When foal are born this protective antibody has not been produced yet. Nature has provided protection during this vulnerable neonatal period by providing passive immunity from the mare. It is called passive because the foal does not produce it – it is provided by the dam. The source of this passive immunity is the dam’s first milk, also known as colostrum. It is common practice to vaccinate mares approximately one month before the birth of the foal in order to boost the immune levels of the colostrum to common diseases.
Colostrum is filled with antibodies that are concentrated from the mare’s blood into the udder approximately 24 hours before the birth of the foal. A normal foal has a “window of opportunity” during the first 12 to 16 hours after birth in which it can absorb these antibodies through its intestinal wall, directly into the bloodstream. After this time, the intestinal wall loses the opportunity to absorb these antibodies – ingested colostrum will provide little or no immunity.
Some foals do not get adequate immunity from colostrum. The mare may have poor quality colostrum, or the foal, if weak, sick, or rejected by the mare, may not ingest enough during those first few critical hours. Some foals, especially premature ones, lack the ability to absorb colostral antibodies through the intestinal wall. These foals suffer from a condition called failure of passive transfer (FPT), which leaves them vulnerable to infection. FPT is the leading cause of death in young foals.
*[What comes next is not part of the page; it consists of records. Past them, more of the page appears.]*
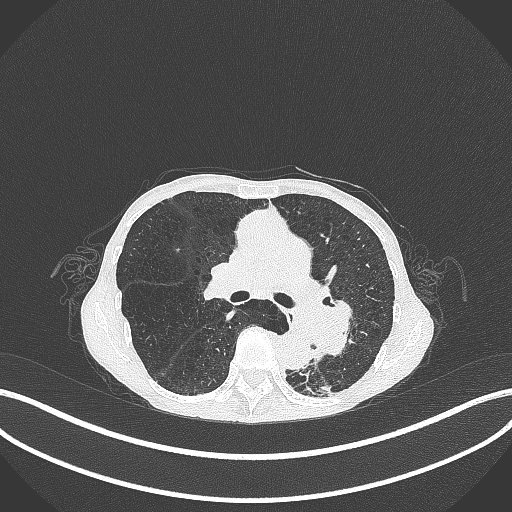
Chest CT, one axial slice; position 166 of 347 along the scan axis; lung window (W 1500 / L -600 HU); 1 mm slice thickness; 512 × 512 image matrix, field of view 400 × 400 mm. Female patient, age 70 years. Case-level facts recorded for this patient, not image findings: clinical TNM (as recorded): T3 N0 M0.
Annotated regions visible in this slice (bounding box drawn by a radiologist):
- lung tumour (recorded histology: small cell carcinoma): bounding box (x1, y1, x2, y2) in pixels: (292, 300, 367, 364)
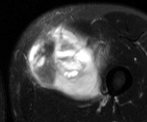
MRI of an extremity soft-tissue mass, one axial slice. Slice 22 of 52 in the series (ordered by position). T2-weighted fat-saturated. MR volume resampled by the dataset authors to the PET/CT grid (not the native acquisition matrix). 3.27 mm slice thickness. 147 × 122 image matrix, field of view 144 × 119 mm. Male patient. Case-level facts recorded for this patient, not image findings: histological type: pleiomorphic liposarcoma; grade: high; site of the primary tumour: left thigh.
Structures marked on this image (expert contour drawn on MRI and transferred to this co-registered scan by the dataset authors):
- gross tumour volume including surrounding oedema: bounding box (x1, y1, x2, y2) in pixels: (25, 21, 111, 100)
- gross tumour volume (mass): (27, 25, 102, 100)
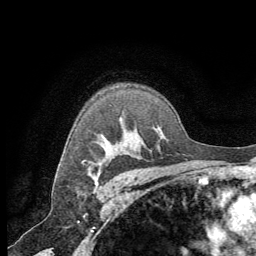
Breast MRI (dynamic contrast-enhanced), one axial slice. Position 48 of 64 along the scan axis. Cropped to one breast. Dynamic contrast-enhanced series, time point 2 of 8 at this slice position (early post-contrast). 1.5 T. TE 3 ms, TR 6.2 ms. 2.5 mm slice thickness. 256 × 256 image matrix, field of view 180 × 180 mm. Female patient.
Annotated regions visible in this slice (semi-automatic segmentation, software-assisted and operator-edited):
- enhancing-tissue mask used for the functional tumour volume (all voxels passing the contrast-enhancement thresholds inside the analysis volume; usually the tumour): bounding box (x1, y1, x2, y2) in pixels: (95, 173, 100, 180)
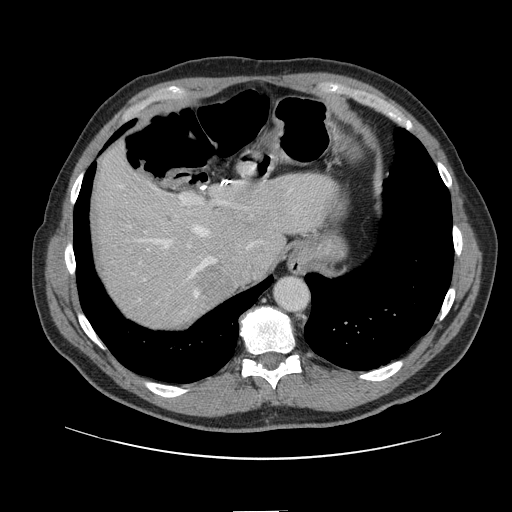
Contrast-enhanced abdominal CT, one axial slice; position 113 of 161 along the scan axis; 120 kVp; intravenous contrast given; soft-tissue window (W 400 / L 40 HU); 2.5 mm slice thickness; 512 × 512 image matrix. From the clinical record (not read from this slice): patient: female, age 60 years at operation; diagnosis: colorectal cancer liver metastases, imaged before liver resection; multiple liver metastases: no; largest metastasis: 3.5 cm; disease in both lobes: no.
Annotated regions visible in this slice (outlined manually by an expert reader):
- hepatic veins: bounding box <120,185,224,298> (left, top, right, bottom; pixels)
- liver: <96,149,326,328>
- planned liver remnant (the part of the liver to remain after resection): <95,150,328,304>
- portal vein (with intrahepatic branches): <179,195,248,248>
- liver metastasis: <192,264,225,302>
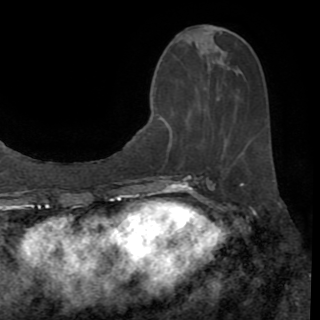
Breast MRI (dynamic contrast-enhanced), one axial slice; position 34 of 82 along the scan axis; cropped to one breast; dynamic contrast-enhanced series, time point 2 of 8 at this slice position (early post-contrast); 1.5 T; TE 3.2 ms, TR 6.5 ms; 320 × 320 image matrix. Female patient.
Annotated regions visible in this slice (semi-automatic segmentation, software-assisted and operator-edited):
- enhancing-tissue mask used for the functional tumour volume (all voxels passing the contrast-enhancement thresholds inside the analysis volume; usually the tumour): bounding box <157,28,223,145> (left, top, right, bottom; pixels)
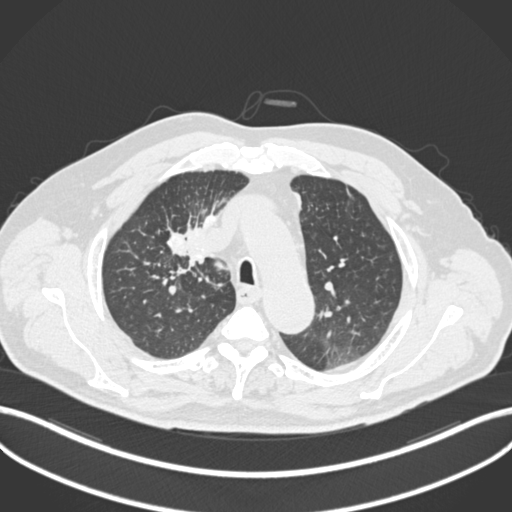
Chest CT, one axial slice; position 151 of 255 along the scan axis; 120 kVp; lung window (W 1500 / L -600 HU); 512 × 512 image matrix, field of view 400 × 400 mm. Patient: male, 60 years. From the clinical record (not read from this slice): clinical TNM (as recorded): T1b N1 M0.
Structures marked on this image (rectangle marked by the reading radiologist):
- lung tumour (recorded histology: squamous cell carcinoma): bounding box <163,218,209,275> (left, top, right, bottom; pixels)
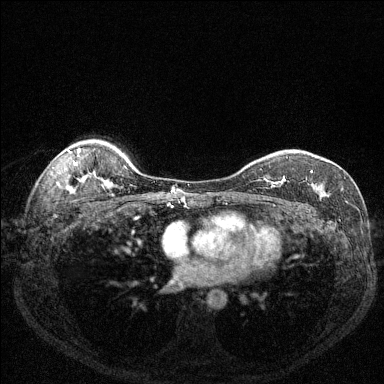
Breast MRI (dynamic contrast-enhanced), one axial slice. Dynamic contrast-enhanced series, time point 2 of 6 at this slice position (early post-contrast). 1.5 T. TE 1.7 ms, TR 4.6 ms. 1.2 mm slice thickness. 384 × 384 image matrix, field of view 320 × 320 mm. Female patient.
Outlined on this slice (semi-automatic segmentation, software-assisted and operator-edited):
- enhancing-tissue mask used for the functional tumour volume (all voxels passing the contrast-enhancement thresholds inside the analysis volume; usually the tumour): bounding box [x1, y1, x2, y2] px = [268, 171, 324, 191]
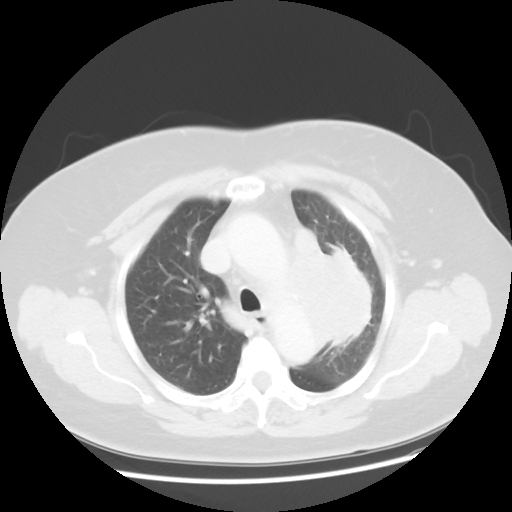
Chest CT, one axial slice; slice 34 of 49 in the series (ordered by position); 120 kVp; lung window (W 1500 / L -600 HU); 512 × 512 image matrix. Female patient, age 58 years. From the clinical record (not read from this slice): clinical TNM (as recorded): T4 N3 M0.
Annotated regions visible in this slice (rectangle marked by the reading radiologist):
- lung tumour (recorded histology: small cell carcinoma): bounding box [x1, y1, x2, y2] px = [291, 224, 381, 362]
Fortunately, a simple blood teat can detect failure of passive transfer. All foals should have a thorough veterinary examination at about 8 hours of age. A simple blood test can be run at the farm to test for adequate passive transfer. If the foal has FPT it can be treated with oral or intravenous antibodies that may be lifesaving. Do not neglect this examination and test, even if your foal appears healthy – foals with FPT usually do not appear sick, and the blood test is the only way to detect this problem.
Most veterinarians no longer recommend vaccination of newborn foals. The reason for this is that the passive immunity provided by colostrum blocks the ability of the foal to respond to a vaccine with its own immune system for about three months. At three months of age the effects from the colostrum are waning and vaccination for all common diseases is indicated. Booster vaccinations should be given at four months, in order to further reinforce the immune response.